A vantagem do chatbot é a escala: ele atende mil pessoas ao mesmo tempo, em qualquer hora, com tempo de resposta imediato. A desvantagem é a frieza: conversa robótica afasta quem buscava acolhimento humano. O equilíbrio depende do desenho do bot e do tipo de pergunta que ele responde. Para informação objetiva, ele funciona bem. Para conversa que pede empatia, ele só serve se conduzir rapidamente para um humano. Campanha que substitui inteiramente o atendimento humano por bot economiza dinheiro e perde alma. Campanha que usa o bot como porta de entrada e canaliza para humano nas perguntas relevantes ganha eficiência sem perder presença.
Tipos de chatbot
Há três famílias técnicas. A primeira é o bot de árvore de decisão, em que o usuário escolhe entre opções pré-cadastradas e o sistema responde de acordo com o caminho. É simples, previsível, fácil de manter e difícil de errar. Funciona bem para perguntas frequentes, navegação de propostas, formulário de cadastro e doação. A segunda é o bot por palavra-chave, que reage a termos específicos digitados pelo usuário. É mais flexível, mas exige cuidado com o repertório de palavras previstas. A terceira é o bot baseado em modelo de linguagem, que gera resposta livre, com tom mais natural. É o mais sofisticado, o mais arriscado e o mais regulado, porque pode produzir resposta imprevista, com risco jurídico e reputacional.
Integração com WhatsApp
A maior parte dos chatbots eleitorais brasileiros opera dentro da plataforma de mensageria do WhatsApp, que oferece duas portas: a interface oficial para empresas, conhecida como API de negócios, e a interface popular do WhatsApp Business, mais limitada e mais barata. A interface oficial exige aprovação de provedor autorizado, modelos de mensagem aprovados pela plataforma e segue regras estritas de uso, com penalidade de bloqueio para quem viola. Mensagem em massa, sem solicitação prévia da pessoa, é proibida. Disparo automatizado para listas adquiridas é proibido. A WhatsApp leva isso a sério e tem histórico de bloquear contas de campanhas que violaram a regra.
Regulação TSE
A Resolução TSE nº 23.610/2019 e a jurisprudência eleitoral recente estabelecem que comunicação automatizada em massa, sem identificação clara do remetente e sem solicitação prévia da pessoa, configura propaganda eleitoral irregular. Em ciclos recentes, o TSE atuou com firmeza contra disparos automatizados que violavam a regra. O chatbot que opera dentro do limite é o que responde a quem inicia contato, e que se identifica como ferramenta automatizada da campanha. Bot que dispara mensagem para quem não pediu não é problema técnico, é infração eleitoral.

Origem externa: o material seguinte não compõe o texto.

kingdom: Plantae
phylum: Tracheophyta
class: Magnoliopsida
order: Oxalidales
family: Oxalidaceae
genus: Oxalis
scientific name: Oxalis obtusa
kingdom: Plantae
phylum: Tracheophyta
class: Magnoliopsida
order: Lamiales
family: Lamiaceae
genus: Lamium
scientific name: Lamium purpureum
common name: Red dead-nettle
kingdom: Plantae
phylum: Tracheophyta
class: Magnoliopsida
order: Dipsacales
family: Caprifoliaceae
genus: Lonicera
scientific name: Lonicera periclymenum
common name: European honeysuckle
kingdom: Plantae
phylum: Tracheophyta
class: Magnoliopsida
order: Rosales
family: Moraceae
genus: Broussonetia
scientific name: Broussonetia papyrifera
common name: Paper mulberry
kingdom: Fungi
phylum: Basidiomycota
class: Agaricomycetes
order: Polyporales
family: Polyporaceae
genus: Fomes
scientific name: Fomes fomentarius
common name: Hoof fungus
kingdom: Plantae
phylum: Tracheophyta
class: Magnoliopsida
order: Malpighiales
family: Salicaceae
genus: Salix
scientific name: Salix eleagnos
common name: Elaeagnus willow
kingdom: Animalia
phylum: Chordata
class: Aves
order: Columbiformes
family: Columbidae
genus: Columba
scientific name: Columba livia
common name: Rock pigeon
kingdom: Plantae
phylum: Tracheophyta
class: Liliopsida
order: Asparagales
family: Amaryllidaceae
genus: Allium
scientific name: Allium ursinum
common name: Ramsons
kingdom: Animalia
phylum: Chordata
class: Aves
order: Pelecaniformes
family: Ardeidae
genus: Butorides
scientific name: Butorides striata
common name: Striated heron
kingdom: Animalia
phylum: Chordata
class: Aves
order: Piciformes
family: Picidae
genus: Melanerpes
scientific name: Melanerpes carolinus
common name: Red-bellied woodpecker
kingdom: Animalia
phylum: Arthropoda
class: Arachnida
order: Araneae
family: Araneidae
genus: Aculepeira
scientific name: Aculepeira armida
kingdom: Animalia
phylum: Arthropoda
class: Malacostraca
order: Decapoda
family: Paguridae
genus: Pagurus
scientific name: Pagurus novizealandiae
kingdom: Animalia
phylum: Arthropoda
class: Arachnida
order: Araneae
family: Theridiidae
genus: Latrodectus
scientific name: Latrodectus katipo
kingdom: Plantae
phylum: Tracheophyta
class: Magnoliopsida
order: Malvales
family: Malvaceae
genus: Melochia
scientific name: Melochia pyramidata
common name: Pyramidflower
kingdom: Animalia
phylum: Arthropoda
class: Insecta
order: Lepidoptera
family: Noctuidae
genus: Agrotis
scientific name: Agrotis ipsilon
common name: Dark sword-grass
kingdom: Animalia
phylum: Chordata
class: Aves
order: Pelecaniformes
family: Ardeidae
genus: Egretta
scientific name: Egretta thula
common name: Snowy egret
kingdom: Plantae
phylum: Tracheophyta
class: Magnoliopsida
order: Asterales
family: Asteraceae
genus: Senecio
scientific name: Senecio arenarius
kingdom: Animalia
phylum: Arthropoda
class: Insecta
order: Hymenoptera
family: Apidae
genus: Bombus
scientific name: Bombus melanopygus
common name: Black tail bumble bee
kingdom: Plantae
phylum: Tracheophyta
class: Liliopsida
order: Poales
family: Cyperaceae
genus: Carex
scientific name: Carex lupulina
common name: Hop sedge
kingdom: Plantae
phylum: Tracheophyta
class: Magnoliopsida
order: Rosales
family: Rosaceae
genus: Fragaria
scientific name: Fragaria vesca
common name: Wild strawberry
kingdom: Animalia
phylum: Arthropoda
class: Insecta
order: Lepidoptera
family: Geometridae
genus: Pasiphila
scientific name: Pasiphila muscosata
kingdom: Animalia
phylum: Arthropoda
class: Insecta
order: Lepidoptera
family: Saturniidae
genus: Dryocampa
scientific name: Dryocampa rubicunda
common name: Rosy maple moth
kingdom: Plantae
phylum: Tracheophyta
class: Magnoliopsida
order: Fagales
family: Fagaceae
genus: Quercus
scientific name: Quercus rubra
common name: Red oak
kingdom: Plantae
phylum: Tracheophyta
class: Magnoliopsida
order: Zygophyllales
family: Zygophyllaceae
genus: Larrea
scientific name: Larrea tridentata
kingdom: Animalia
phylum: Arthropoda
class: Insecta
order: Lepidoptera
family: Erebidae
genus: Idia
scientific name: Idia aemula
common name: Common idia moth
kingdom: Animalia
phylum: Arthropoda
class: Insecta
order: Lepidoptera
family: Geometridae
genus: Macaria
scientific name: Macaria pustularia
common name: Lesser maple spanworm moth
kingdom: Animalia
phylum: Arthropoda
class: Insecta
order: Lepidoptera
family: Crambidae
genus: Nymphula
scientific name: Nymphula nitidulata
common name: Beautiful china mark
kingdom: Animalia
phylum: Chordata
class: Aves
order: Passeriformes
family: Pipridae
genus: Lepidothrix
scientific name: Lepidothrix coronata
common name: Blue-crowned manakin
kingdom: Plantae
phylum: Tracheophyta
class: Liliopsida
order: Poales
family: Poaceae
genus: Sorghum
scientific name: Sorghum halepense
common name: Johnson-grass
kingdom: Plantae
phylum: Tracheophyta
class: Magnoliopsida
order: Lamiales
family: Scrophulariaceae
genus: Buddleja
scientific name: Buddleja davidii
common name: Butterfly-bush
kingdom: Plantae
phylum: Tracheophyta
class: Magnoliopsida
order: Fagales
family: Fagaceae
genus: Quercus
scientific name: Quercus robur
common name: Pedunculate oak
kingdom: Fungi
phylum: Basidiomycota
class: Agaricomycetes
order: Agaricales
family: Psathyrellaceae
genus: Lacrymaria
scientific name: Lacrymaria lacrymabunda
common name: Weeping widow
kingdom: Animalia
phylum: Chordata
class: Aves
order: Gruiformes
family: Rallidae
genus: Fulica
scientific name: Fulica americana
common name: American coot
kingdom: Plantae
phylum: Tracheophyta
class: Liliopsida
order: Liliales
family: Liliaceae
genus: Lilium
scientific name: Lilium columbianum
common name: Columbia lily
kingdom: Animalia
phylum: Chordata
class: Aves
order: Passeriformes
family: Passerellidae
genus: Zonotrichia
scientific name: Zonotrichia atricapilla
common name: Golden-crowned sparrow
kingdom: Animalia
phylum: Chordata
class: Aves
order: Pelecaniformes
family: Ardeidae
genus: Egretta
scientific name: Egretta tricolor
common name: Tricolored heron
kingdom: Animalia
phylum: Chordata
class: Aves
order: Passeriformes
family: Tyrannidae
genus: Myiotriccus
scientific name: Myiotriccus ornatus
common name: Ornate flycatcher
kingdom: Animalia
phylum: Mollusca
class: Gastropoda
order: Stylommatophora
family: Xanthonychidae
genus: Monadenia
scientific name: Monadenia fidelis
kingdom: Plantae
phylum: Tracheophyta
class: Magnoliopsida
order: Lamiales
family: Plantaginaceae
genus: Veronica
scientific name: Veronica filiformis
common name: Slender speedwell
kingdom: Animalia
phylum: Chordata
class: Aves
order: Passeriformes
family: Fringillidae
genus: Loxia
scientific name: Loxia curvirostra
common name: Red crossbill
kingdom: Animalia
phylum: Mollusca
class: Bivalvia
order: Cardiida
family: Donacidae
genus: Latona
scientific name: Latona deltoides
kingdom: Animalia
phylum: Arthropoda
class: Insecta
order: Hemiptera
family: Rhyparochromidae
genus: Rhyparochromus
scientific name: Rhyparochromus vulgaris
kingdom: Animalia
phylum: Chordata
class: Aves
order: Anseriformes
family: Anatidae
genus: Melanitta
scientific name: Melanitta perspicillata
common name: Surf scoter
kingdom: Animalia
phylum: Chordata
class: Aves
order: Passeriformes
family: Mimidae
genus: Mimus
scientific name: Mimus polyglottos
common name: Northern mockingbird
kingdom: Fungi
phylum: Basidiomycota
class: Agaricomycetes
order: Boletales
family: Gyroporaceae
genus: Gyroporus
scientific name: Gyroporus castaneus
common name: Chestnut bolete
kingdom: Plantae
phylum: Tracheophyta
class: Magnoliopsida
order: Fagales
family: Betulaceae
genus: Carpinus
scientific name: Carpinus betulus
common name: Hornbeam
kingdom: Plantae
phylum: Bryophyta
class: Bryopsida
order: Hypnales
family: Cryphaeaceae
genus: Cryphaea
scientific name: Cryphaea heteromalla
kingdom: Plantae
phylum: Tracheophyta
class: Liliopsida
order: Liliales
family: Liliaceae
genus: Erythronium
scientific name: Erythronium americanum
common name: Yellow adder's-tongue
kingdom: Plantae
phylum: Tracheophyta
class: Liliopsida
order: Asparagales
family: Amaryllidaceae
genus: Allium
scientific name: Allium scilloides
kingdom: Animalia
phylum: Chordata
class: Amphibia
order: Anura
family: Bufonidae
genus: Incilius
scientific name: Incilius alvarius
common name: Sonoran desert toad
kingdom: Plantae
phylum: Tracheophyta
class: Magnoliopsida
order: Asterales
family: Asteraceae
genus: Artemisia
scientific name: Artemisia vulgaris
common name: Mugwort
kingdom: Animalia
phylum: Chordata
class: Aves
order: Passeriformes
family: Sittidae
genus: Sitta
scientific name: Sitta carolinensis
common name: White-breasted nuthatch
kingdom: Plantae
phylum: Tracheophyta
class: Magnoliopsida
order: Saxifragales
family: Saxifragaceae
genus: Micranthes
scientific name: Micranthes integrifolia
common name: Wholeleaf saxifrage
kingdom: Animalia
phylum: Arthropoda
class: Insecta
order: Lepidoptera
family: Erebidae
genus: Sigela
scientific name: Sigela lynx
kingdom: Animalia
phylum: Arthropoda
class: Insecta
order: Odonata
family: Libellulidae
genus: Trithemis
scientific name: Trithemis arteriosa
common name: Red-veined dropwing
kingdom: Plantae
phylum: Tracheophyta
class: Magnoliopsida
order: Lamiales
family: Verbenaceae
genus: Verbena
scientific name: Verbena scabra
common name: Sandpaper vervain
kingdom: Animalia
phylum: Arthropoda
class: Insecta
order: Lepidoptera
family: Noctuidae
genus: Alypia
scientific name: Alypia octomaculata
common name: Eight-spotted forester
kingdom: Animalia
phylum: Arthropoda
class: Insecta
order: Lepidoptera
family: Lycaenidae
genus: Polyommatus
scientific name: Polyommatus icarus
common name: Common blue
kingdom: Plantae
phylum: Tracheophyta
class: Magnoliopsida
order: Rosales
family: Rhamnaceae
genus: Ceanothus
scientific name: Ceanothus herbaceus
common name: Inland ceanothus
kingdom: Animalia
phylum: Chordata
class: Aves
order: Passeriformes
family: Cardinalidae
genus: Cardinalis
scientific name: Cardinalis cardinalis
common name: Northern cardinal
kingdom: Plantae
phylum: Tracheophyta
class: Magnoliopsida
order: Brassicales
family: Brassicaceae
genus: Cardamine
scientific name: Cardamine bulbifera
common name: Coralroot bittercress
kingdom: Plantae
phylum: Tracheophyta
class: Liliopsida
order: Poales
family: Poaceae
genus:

A camada da inteligência artificial
A entrada de modelos de linguagem em chatbots aumentou o poder e o risco. Bot que gera resposta livre pode improvisar afirmação não autorizada, citar dado errado, contrariar posição do candidato em tema sensível e produzir conteúdo que vira pauta de adversário. A Resolução TSE nº 23.732/2024, que tratou do uso de inteligência artificial em propaganda eleitoral, reforçou a obrigação de transparência: conteúdo gerado por sistema automatizado precisa ser identificado. Em chatbots, isso significa avisar logo no início da conversa que o usuário está falando com sistema automatizado, não com pessoa. Esconder esse fato passou a ser considerado prática enganosa.
Casos de uso eficientes
Quatro funções funcionam bem com chatbot eleitoral. Atendimento de perguntas frequentes sobre propostas, agenda, biografia, posição em temas. Triagem de voluntário, que entra, declara área de atuação, recebe instruções e é direcionado para a equipe humana responsável. Encaminhamento de doação, com link direto para a plataforma autorizada de arrecadação. Coleta de cadastro de apoiador, com dados básicos para o CRM, sempre com consentimento explícito. Funções que exigem julgamento, conversa carregada emocionalmente ou tema controverso pedem atendimento humano. O bot, nesses casos, leva a pessoa até o humano, e não tenta substituir.
A construção da árvore de conversa
Bot eficiente começa com árvore bem desenhada. Antes de programar qualquer coisa, a equipe escreve no papel todas as perguntas frequentes que o bot deve responder, organiza por tema, decide quais respostas resolvem em uma frase e quais precisam de fluxo mais longo. Mapeia também as perguntas que não devem ser respondidas pelo bot, com encaminhamento direto para humano. Esse desenho prévio economiza meses de ajuste posterior. Bot programado sem árvore prévia entrega versão de teste cheia de buracos, que precisa ser corrigida no ar com usuário real reclamando. Bot programado com árvore desenhada com calma entrega versão funcional desde o primeiro dia. A diferença está em duas semanas a mais de planejamento que economizam três meses de retrabalho.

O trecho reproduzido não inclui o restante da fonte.